Kaul’s influence spread through Black History Month

Elaina Mankowski , Layout Editor

As a self proclaimed redneck kid growing up in South Dakota, Michael Kaul, U.S. history and psychology teacher, was always touched by Dr. Martin Luther King’s words. After ending up teaching in a school with little diversity, he wanted to teach about other cultures and celebrate them.

“It never mattered to me how someone dressed or what their hair looked like,” Kaul said. “It mattered how they treated me and how they treated others.”

The Origins

When teaching at Hudson High School, Kaul started an all day celebration for Black History Month. He shared culture through poetry, music and speeches. Once he moved back to Stillwater, he brought the tradition with him.

Photo by Natalie Williams
AP psychology teacher Michal Kaul teaches a group of sophmores, juniors and seniors. Kaul is a known favorite among students.

Kaul said he “wanted to do something to honor Dr. King,” by sharing “poetry and speeches.” He said it became a form of “personal expression” for students.

“It just brought a tear to my eye. It was powerful and beautiful on its own, but along with that, it was read by someone who you would never have expected to read in front of an audience. That was personal expression, and that is what is powerful to me,””

— Michael Kaul

Eventually, the Black History Month presentation became a huge event. It turned from a one day event to a whole week. It became a time to celebrate other cultures within the school and it became more than that; it became an event where students no matter their race or gender were able to express, celebrate and give back to the African American individuals who inspired and enriched their lives.

“I think there is some real cultural sensitivity about who can and should present things,” Kaul said. “I have always thought of it as a time where anyone can share something that spoke to them.”

Not only has the presentation served as an outlet for self expression, but it has also brought attention to the students’ views on Black History Month and black culture.

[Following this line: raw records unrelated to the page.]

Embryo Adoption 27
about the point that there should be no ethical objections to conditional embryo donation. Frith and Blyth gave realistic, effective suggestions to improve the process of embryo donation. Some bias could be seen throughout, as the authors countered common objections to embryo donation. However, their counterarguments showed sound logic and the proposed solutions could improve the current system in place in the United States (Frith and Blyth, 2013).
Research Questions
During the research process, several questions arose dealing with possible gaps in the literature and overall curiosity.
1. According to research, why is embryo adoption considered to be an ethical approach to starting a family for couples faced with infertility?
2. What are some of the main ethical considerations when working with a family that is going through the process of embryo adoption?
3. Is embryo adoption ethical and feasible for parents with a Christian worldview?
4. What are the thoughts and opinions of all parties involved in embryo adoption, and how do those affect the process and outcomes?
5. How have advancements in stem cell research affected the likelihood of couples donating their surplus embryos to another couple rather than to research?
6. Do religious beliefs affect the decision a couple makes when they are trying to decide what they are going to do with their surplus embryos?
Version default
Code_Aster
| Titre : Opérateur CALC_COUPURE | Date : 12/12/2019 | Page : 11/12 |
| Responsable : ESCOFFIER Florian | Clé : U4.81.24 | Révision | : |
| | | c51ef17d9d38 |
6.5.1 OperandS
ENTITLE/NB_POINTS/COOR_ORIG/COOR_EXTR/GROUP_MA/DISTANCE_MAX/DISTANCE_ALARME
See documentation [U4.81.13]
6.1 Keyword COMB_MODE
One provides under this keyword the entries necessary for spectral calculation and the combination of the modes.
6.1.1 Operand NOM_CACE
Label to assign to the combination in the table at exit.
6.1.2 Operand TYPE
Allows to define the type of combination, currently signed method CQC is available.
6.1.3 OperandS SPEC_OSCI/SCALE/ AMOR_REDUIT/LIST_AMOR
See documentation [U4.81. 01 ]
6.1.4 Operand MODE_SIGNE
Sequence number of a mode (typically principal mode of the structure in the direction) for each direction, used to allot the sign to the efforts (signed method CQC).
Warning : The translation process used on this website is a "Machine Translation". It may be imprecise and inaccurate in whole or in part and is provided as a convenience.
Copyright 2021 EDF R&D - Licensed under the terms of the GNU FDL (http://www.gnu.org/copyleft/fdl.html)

Freshman Flora Montcho explained the presentation has further opened her eyes to “issues involving race the school has,” and when she presents she hopes it will “give people the comfort of knowing someone sees them.”

The Influence

The amount of students who have stepped up and wanted to present something meaningful to them is what has truly made Kaul proud throughout his years of putting on this presentation. Kaul was thrilled by this because it added personality to the presentation and allowed students to connect with their peers.

Kaul explained that one year a student named Kevin Reed asked if he could perform a tribute song he wrote for Jimmy Hendrix, his idol. Kaul willingly allowed it.

Another year, Jesse, a student in the special education program, approached Kaul and asked if he could read a poem. He had wrote the poem specifically for the presentation and wanted to share it with his peers.

“It just brought a tear to my eye. It was powerful and beautiful on its own, but along with that, it was read by someone who you would never have expected to read in front of an audience. That was personal expression, and that is what is powerful to me,” Kaul said.

Kaul wants to hear the perspectives of many. It not only influences him, but brings inspiration to the whole audience. He finds meaning in the personal expressions.

“Flora, I hear awesome things about your speeches,” Kaul said.

“My most recent speech is about the N-word. I could take the most meaningful parts and revise it to make it about five minutes long,” Montcho said.

“If you could, that would be amazing. It would really mean a lot to me,” Kaul said.

Black History Month Presentation Today

For a bit of time, the Black History Month presentation was discontinued. Two years ago, Khuluc Yang, senior and student council president sought out Kaul and proposed rebooting the presentation.

“It started when I read a poem,” Yang said. “And then I just kind of fell in love with it. It really brought the whole community together, whether you were a performer, or just somebody in the audience.”

Along with Yang, other student council members that are working on BLAST Week have been working to bring the whole presentation together. The black history month celebration takes place during BLAST week in third hour and flex. Along with students expressing their beliefs and cultures, there are also some special guests attending.

“Robert Robinson [iconic gospel singer from Minnesota] is coming in to close out our presentation. He will blow the doors off this auditorium with his voice,” Kaul added.

The Black History Month presentation celebrates beliefs and history as well as inspiring staff, students and the community. The hopes of it are to teach about black history and give students a platform to express their thoughts and views.

“The self expression is the coolest part to me,” Kaul said. “It’s the part that truly influences others.”